• Exercise instructions:
(A) Could you extract from the post on matrix problems the part that opens with the words containing "I am developing" and closes with "going wrong ."?
(B) Can you copy, word for word, the part of the listing that opens with the line containing "phylum: Bryophyta" and runs through the end of the listing?

Problem using matrices

I am developing code for fitting a least-squares quadratic to data from sensors. The method involves creating an appropriate matrix, finding its inverse, and multiplying a data vector appropriate for the sensor data by that inverse matrix. Everything works OK until I perform that last multiplication. There, for example, multiplying the term 19.00 from the inverse matrix by the corresponding term 2100.00 from the data vector yields 39895.88 instead of the correct value 39900.00. However, performing the matrix multiplication using data copied from the calculated matrices yields correct results; 19.00 * 2100.00 = 39900.00.

I used excerpts from the Arduino matrix library as well as code of my own. The code includes lots of print statements which I hope display the problem clearly.

I hope someone can see and let me know where where things are going wrong .

Thank you.
Ted

//  Example showing errors multiplying matrices

const int nScanAngles = 7;
int scanAngles[nScanAngles] = {-45, -30, -15, 0, 15, 30, 45};  // Scanner angles
int integerArguments[nScanAngles] = {-3, -2, -1, 0, 1, 2, 3};
int leastSqInputs[nScanAngles];
int inputs[nScanAngles];  // scan A/D readings
float m[3][3];
float a[3] = {100, 0, 50};    // Coefficients for least-squares quadratic fit
float newA[3];
float data[3];    // Right-hand side
float mInverse[3][3];
float c[3][3];
float mTest[3][3] = {
  {19.00, 21.00, 5.00},
  {21.00, 24.50, 6.00},
  {5.00, 6.00, 1.50}};
float xTest[3] = {2100.00, 0.00, 12600.00};
float yTest[3];

/*
 *  Excerpts from MatrixMath.cpp Library for Matrix Math
 *
 *  Created by Charlie Matlack on 12/18/10.
 *  Modified from code by RobH45345 on Arduino Forums, taken from unknown source.
 *  
 */

// Matrix Printing Routine
// Uses tabs to separate numbers under assumption printed float width won't cause problems
void matrixPrint(float* A, int m, int n, String label){
	// A = input matrix (m x n)
	int i,j;
	Serial.println();
	Serial.println(label);
	for (i=0; i<m; i++){
		for (j=0;j<n;j++){
			Serial.print(A[n*i+j]);
			Serial.print("\t");
		}
		Serial.println();
	}
}

void matrixCopy(float* A, int n, int m, float* B)

(A run of records)
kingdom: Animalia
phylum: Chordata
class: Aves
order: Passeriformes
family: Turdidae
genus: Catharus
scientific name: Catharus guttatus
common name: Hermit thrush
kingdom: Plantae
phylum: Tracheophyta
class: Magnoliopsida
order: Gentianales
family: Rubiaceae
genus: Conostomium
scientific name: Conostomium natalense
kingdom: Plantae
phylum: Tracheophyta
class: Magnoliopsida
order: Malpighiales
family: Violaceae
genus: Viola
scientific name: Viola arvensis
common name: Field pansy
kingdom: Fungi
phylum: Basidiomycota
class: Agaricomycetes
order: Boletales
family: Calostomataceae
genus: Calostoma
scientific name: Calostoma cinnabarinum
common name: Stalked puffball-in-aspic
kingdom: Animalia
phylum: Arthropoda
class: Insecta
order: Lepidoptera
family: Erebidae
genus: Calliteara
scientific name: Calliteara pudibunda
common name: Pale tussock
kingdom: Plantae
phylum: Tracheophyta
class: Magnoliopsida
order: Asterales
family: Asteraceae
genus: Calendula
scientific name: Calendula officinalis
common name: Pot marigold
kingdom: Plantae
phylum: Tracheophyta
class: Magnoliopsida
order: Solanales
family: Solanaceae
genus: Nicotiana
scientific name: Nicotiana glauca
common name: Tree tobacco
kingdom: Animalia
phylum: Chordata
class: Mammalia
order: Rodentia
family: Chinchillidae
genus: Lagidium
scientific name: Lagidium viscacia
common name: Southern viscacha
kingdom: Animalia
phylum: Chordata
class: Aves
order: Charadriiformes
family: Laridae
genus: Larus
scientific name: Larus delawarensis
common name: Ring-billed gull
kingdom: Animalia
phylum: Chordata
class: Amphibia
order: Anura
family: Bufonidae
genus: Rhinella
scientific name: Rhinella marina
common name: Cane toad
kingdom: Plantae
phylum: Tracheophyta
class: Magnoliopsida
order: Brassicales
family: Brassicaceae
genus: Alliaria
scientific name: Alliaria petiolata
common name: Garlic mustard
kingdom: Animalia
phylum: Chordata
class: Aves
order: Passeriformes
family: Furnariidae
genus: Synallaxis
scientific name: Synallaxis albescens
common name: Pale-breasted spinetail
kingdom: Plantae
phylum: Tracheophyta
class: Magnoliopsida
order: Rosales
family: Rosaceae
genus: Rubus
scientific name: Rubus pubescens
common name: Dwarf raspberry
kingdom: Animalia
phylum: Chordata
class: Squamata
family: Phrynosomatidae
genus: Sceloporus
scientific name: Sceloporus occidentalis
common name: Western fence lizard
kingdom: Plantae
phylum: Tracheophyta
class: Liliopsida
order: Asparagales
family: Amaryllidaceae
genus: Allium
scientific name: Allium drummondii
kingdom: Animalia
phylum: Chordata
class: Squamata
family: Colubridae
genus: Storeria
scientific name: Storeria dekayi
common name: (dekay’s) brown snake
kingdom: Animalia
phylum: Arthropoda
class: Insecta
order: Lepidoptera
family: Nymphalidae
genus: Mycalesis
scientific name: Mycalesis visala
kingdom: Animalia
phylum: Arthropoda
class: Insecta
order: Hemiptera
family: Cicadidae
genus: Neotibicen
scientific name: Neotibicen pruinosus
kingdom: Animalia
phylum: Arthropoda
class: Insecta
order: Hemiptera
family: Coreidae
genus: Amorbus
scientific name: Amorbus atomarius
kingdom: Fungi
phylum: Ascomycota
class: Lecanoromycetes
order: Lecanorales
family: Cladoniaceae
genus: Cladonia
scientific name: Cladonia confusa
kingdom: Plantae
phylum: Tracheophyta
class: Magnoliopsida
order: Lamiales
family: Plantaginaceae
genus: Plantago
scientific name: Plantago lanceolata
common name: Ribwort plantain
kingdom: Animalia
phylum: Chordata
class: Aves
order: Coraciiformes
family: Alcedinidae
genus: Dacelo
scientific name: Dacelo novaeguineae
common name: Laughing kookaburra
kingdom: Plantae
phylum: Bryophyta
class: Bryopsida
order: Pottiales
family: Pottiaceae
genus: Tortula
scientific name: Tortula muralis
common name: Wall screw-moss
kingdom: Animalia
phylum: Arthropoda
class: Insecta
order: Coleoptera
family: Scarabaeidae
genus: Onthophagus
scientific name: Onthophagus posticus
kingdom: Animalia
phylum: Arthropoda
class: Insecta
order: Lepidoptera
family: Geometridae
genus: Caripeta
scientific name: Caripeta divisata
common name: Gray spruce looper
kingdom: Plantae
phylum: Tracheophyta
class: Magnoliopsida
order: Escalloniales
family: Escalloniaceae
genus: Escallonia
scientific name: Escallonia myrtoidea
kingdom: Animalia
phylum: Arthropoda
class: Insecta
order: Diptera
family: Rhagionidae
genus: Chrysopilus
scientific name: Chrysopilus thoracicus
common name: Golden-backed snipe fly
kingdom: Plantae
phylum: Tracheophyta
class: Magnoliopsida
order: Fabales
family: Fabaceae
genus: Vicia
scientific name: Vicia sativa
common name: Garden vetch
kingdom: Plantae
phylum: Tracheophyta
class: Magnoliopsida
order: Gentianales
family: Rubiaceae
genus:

• Responses in order:
(A)
I am developing code for fitting a least-squares quadratic to data from sensors. The method involves creating an appropriate matrix, finding its inverse, and multiplying a data vector appropriate for the sensor data by that inverse matrix. Everything works OK until I perform that last multiplication. There, for example, multiplying the term 19.00 from the inverse matrix by the corresponding term 2100.00 from the data vector yields 39895.88 instead of the correct value 39900.00. However, performing the matrix multiplication using data copied from the calculated matrices yields correct results; 19.00 * 2100.00 = 39900.00.

I used excerpts from the Arduino matrix library as well as code of my own. The code includes lots of print statements which I hope display the problem clearly.

I hope someone can see and let me know where where things are going wrong .

(B)
phylum: Bryophyta
class: Bryopsida
order: Pottiales
family: Pottiaceae
genus: Tortula
scientific name: Tortula muralis
common name: Wall screw-moss
kingdom: Animalia
phylum: Arthropoda
class: Insecta
order: Coleoptera
family: Scarabaeidae
genus: Onthophagus
scientific name: Onthophagus posticus
kingdom: Animalia
phylum: Arthropoda
class: Insecta
order: Lepidoptera
family: Geometridae
genus: Caripeta
scientific name: Caripeta divisata
common name: Gray spruce looper
kingdom: Plantae
phylum: Tracheophyta
class: Magnoliopsida
order: Escalloniales
family: Escalloniaceae
genus: Escallonia
scientific name: Escallonia myrtoidea
kingdom: Animalia
phylum: Arthropoda
class: Insecta
order: Diptera
family: Rhagionidae
genus: Chrysopilus
scientific name: Chrysopilus thoracicus
common name: Golden-backed snipe fly
kingdom: Plantae
phylum: Tracheophyta
class: Magnoliopsida
order: Fabales
family: Fabaceae
genus: Vicia
scientific name: Vicia sativa
common name: Garden vetch
kingdom: Plantae
phylum: Tracheophyta
class: Magnoliopsida
order: Gentianales
family: Rubiaceae
genus:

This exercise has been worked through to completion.